## Problem
Exactly the lines from the line containing "right eye: (544, 357)" through the last line of the entries below should appear in the answer, reproduced verbatim.

Collected data entries
====================

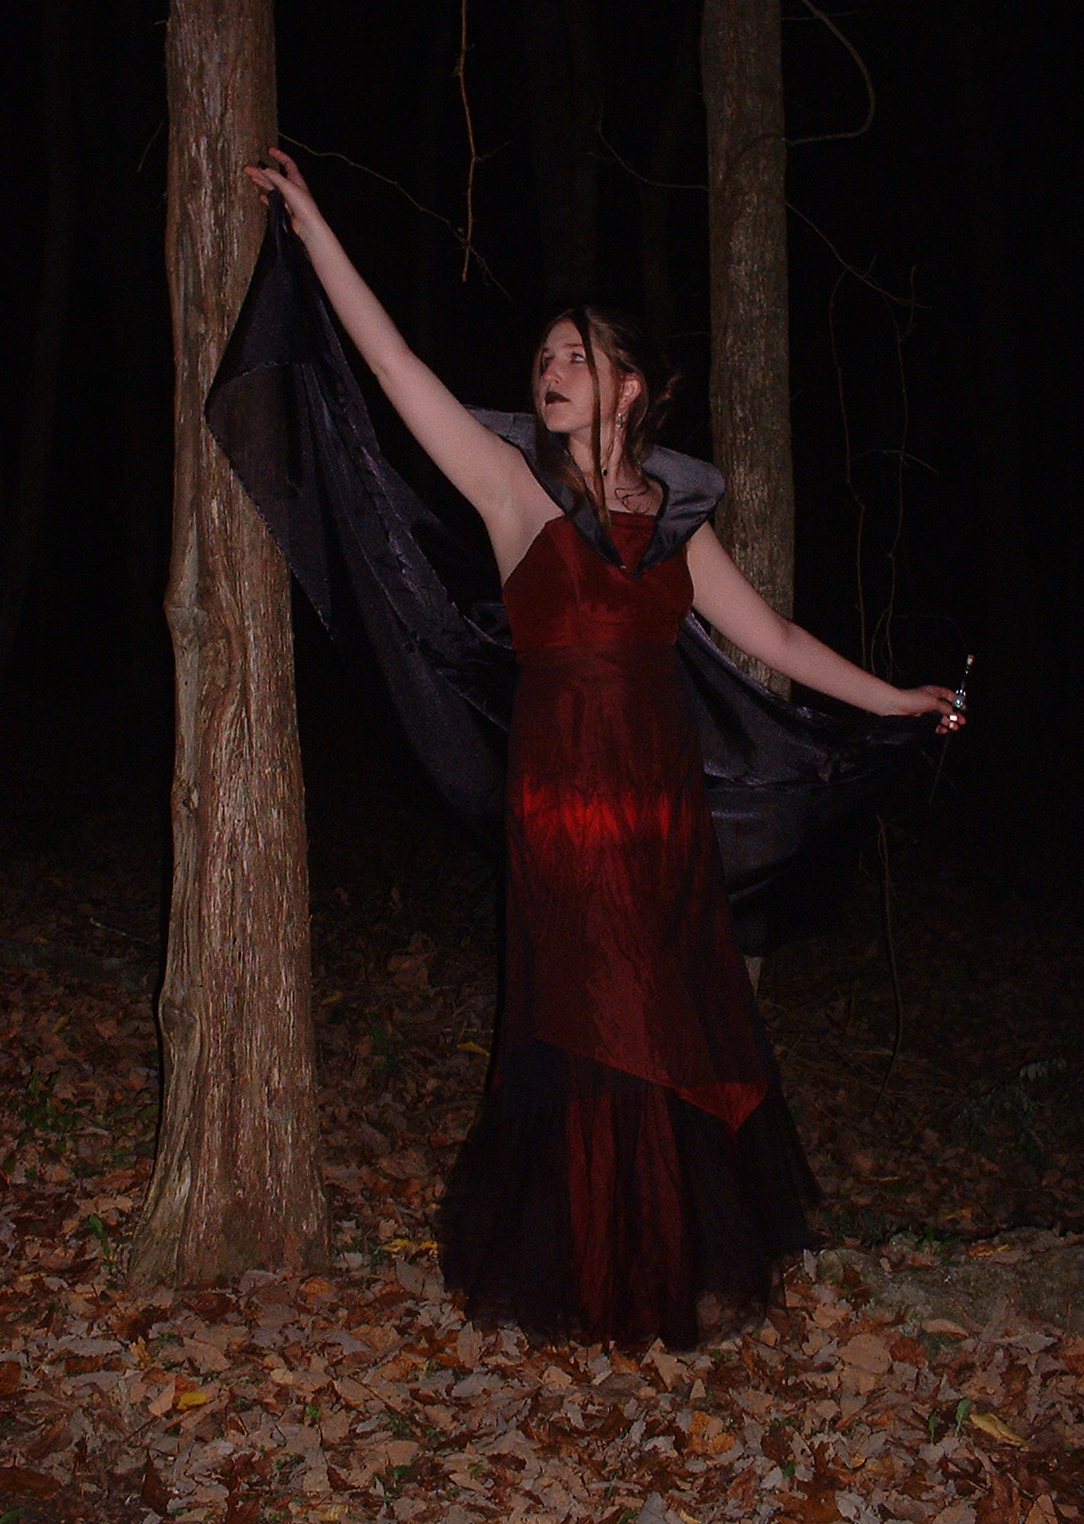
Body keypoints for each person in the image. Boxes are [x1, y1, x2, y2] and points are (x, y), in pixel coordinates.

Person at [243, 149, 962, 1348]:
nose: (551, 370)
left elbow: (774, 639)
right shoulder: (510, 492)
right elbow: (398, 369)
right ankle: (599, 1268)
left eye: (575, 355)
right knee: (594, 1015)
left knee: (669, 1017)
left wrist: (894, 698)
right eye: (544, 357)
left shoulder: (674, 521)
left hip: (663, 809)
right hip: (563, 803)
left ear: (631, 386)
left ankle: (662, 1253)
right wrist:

====================

## Written solution
right eye: (544, 357)
left shoulder: (674, 521)
left hip: (663, 809)
right hip: (563, 803)
left ear: (631, 386)
left ankle: (662, 1253)
right wrist:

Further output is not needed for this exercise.